■ Action item
Print out every entry that follows, exactly as written.

■ Materials provided
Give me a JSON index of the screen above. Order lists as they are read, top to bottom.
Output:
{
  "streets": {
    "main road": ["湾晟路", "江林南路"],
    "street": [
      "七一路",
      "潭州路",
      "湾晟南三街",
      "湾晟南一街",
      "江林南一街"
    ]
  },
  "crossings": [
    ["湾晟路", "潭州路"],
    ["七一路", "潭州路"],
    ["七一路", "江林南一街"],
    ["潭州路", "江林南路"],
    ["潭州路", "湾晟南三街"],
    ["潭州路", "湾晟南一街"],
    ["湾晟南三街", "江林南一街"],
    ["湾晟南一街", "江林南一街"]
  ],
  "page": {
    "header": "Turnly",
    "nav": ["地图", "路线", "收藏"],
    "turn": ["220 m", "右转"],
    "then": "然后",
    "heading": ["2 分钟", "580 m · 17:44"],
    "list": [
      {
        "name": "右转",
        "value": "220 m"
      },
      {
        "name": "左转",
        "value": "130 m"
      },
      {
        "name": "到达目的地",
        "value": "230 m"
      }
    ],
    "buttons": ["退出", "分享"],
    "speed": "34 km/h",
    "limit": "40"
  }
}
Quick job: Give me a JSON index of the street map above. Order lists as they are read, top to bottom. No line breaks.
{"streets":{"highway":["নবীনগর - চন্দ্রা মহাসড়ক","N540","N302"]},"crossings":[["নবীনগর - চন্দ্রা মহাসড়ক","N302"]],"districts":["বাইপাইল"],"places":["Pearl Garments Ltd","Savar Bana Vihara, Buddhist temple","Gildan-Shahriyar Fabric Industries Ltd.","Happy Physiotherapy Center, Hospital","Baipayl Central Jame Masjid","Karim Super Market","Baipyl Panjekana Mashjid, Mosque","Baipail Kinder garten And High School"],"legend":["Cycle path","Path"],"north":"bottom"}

■ Your response
Give me a JSON index of the screen above. Order lists as they are read, top to bottom.
Output:
{
  "streets": {
    "main road": ["湾晟路", "江林南路"],
    "street": [
      "七一路",
      "潭州路",
      "湾晟南三街",
      "湾晟南一街",
      "江林南一街"
    ]
  },
  "crossings": [
    ["湾晟路", "潭州路"],
    ["七一路", "潭州路"],
    ["七一路", "江林南一街"],
    ["潭州路", "江林南路"],
    ["潭州路", "湾晟南三街"],
    ["潭州路", "湾晟南一街"],
    ["湾晟南三街", "江林南一街"],
    ["湾晟南一街", "江林南一街"]
  ],
  "page": {
    "header": "Turnly",
    "nav": ["地图", "路线", "收藏"],
    "turn": ["220 m", "右转"],
    "then": "然后",
    "heading": ["2 分钟", "580 m · 17:44"],
    "list": [
      {
        "name": "右转",
        "value": "220 m"
      },
      {
        "name": "左转",
        "value": "130 m"
      },
      {
        "name": "到达目的地",
        "value": "230 m"
      }
    ],
    "buttons": ["退出", "分享"],
    "speed": "34 km/h",
    "limit": "40"
  }
}
Quick job: Give me a JSON index of the street map above. Order lists as they are read, top to bottom. No line breaks.
{"streets":{"highway":["নবীনগর - চন্দ্রা মহাসড়ক","N540","N302"]},"crossings":[["নবীনগর - চন্দ্রা মহাসড়ক","N302"]],"districts":["বাইপাইল"],"places":["Pearl Garments Ltd","Savar Bana Vihara, Buddhist temple","Gildan-Shahriyar Fabric Industries Ltd.","Happy Physiotherapy Center, Hospital","Baipayl Central Jame Masjid","Karim Super Market","Baipyl Panjekana Mashjid, Mosque","Baipail Kinder garten And High School"],"legend":["Cycle path","Path"],"north":"bottom"}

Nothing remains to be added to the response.